There are many types of finger scanners. Can they all be easily fooled?
Chinavision/YouTube; screenshot by Chris Matyszczyk/CNET

I feel sure this story might be an inspiration to some, especially those who enjoy showing solidarity for their fellow worker.

For it seems that several doctors in Sao Paulo, Brazil, decided there was a way to fool the biometric scanners on which they clocked in with their fingers.

They allegedly created more fingers. Fake ones, out of silicone.

As AFP reports, an investigation by Globo television showed a doctor using the fake fingers to fool the machines.
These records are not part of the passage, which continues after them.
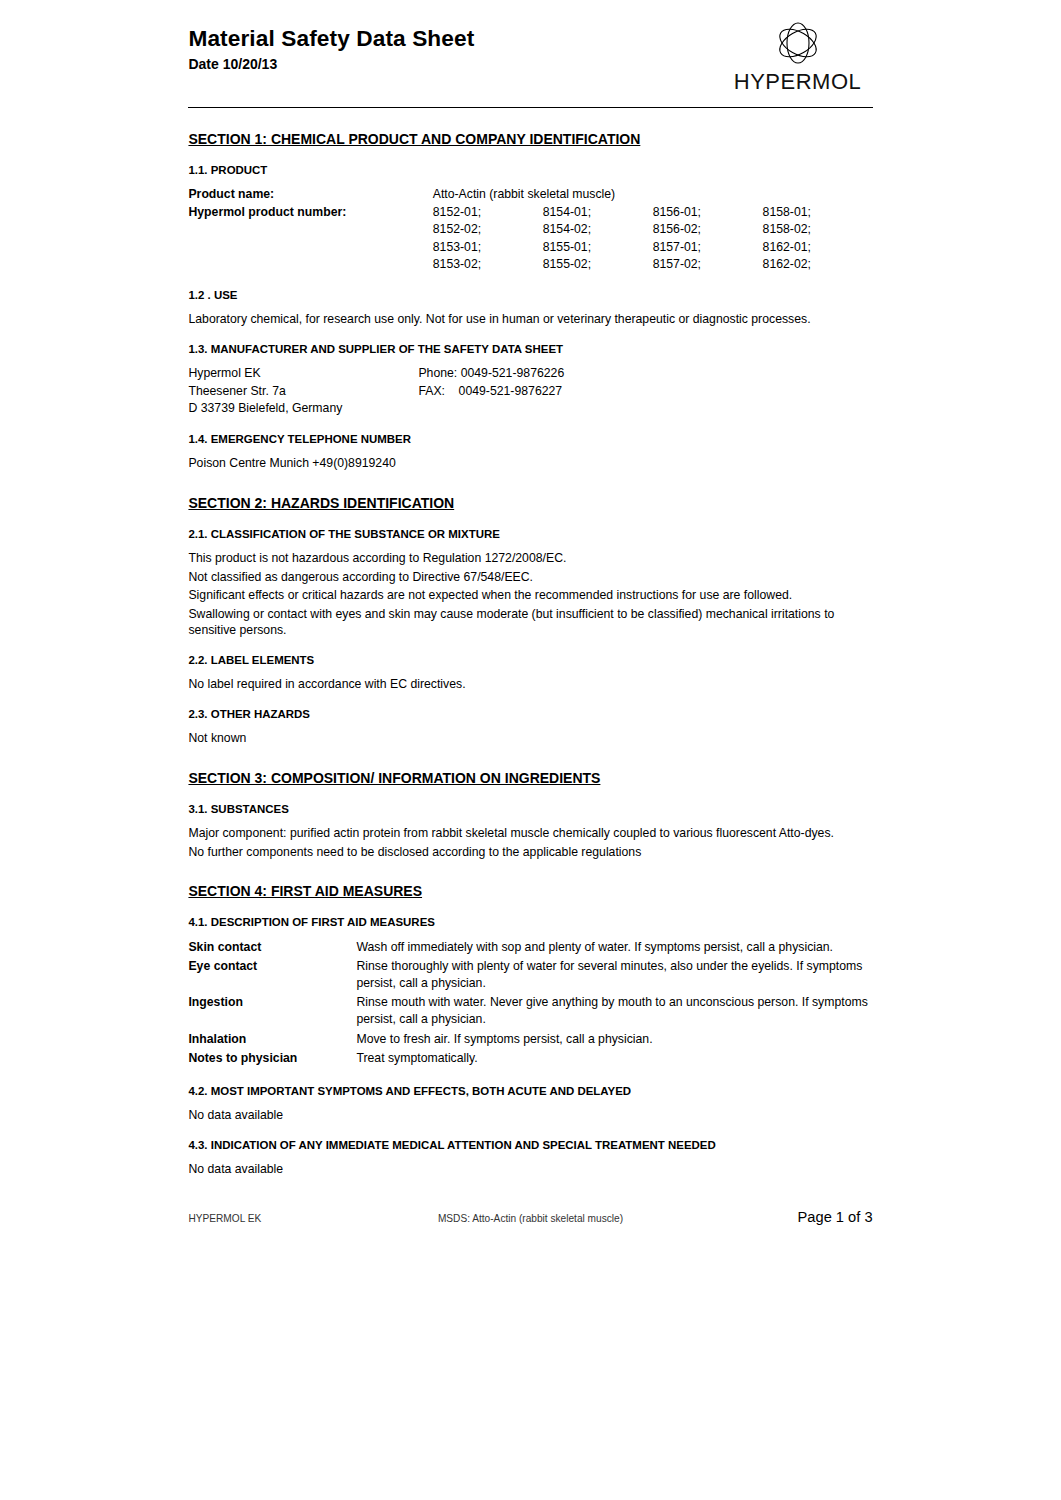Material Safety Data Sheet
Date 10/20/13
HYPERMOL
SECTION 1: CHEMICAL PRODUCT AND COMPANY IDENTIFICATION
1.1. PRODUCT
| Product name: | Atto-Actin (rabbit skeletal muscle) |
| Hypermol product number: | 8152-01; | 8154-01; | 8156-01; | 8158-01; |
| | 8152-02; | 8154-02; | 8156-02; | 8158-02; |
| | 8153-01; | 8155-01; | 8157-01; | 8162-01; |
| | 8153-02; | 8155-02; | 8157-02; | 8162-02; |
1.2 . USE
Laboratory chemical, for research use only. Not for use in human or veterinary therapeutic or diagnostic processes.
1.3. MANUFACTURER AND SUPPLIER OF THE SAFETY DATA SHEET
| Hypermol EK | Phone: 0049-521-9876226 |
| Theesener Str. 7a | FAX: 0049-521-9876227 |
| D 33739 Bielefeld, Germany | |
1.4. EMERGENCY TELEPHONE NUMBER
Poison Centre Munich +49(0)8919240
SECTION 2: HAZARDS IDENTIFICATION
2.1. CLASSIFICATION OF THE SUBSTANCE OR MIXTURE
This product is not hazardous according to Regulation 1272/2008/EC.
Not classified as dangerous according to Directive 67/548/EEC.
Significant effects or critical hazards are not expected when the recommended instructions for use are followed.
Swallowing or contact with eyes and skin may cause moderate (but insufficient to be classified) mechanical irritations to sensitive persons.
2.2. LABEL ELEMENTS
No label required in accordance with EC directives.
2.3. OTHER HAZARDS
Not known
SECTION 3: COMPOSITION/ INFORMATION ON INGREDIENTS
3.1. SUBSTANCES
Major component: purified actin protein from rabbit skeletal muscle chemically coupled to various fluorescent Atto-dyes.
No further components need to be disclosed according to the applicable regulations
SECTION 4: FIRST AID MEASURES
4.1. DESCRIPTION OF FIRST AID MEASURES
| Skin contact | Wash off immediately with sop and plenty of water. If symptoms persist, call a physician. |
| Eye contact | Rinse thoroughly with plenty of water for several minutes, also under the eyelids. If symptoms persist, call a physician. |
| Ingestion | Rinse mouth with water. Never give anything by mouth to an unconscious person. If symptoms persist, call a physician. |
| Inhalation | Move to fresh air. If symptoms persist, call a physician. |
| Notes to physician | Treat symptomatically. |
4.2. MOST IMPORTANT SYMPTOMS AND EFFECTS, BOTH ACUTE AND DELAYED
No data available
4.3. INDICATION OF ANY IMMEDIATE MEDICAL ATTENTION AND SPECIAL TREATMENT NEEDED
No data available
HYPERMOL EK MSDS: Atto-Actin (rabbit skeletal muscle) Page 1 of 3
The machines dutifully printed out a paper record of a doctor's attendance, when he or she wasn't actually there.

I confess I hadn't been aware that biometric scanners could be so easily fooled.

There is certainly a school of thought, however, that scanning the veins in one's palm creates a more secure way of ensuring a record of true attendance.

Five doctors have been suspended in this Brazilian case, pending an investigation. However, one reportedly claimed that this wheeze was forced on her as a condition of keeping her job.

Suspicion has fallen on the head of ER, whose daughter allegedly "worked" at the hospital, without having materialized in the building for three years.

The mayor of Ferraz de Vasconcelos, the area of Sao Paulo in which the hospital is situated, told the BBC that he believed there might be 300 hospital employees who, thanks to the silicone fingers, never come to work.

He described them as "an army of ghosts."

Some might wonder that if this hospital was so severely understaffed, it might have been home to far more ghosts on a regular basis.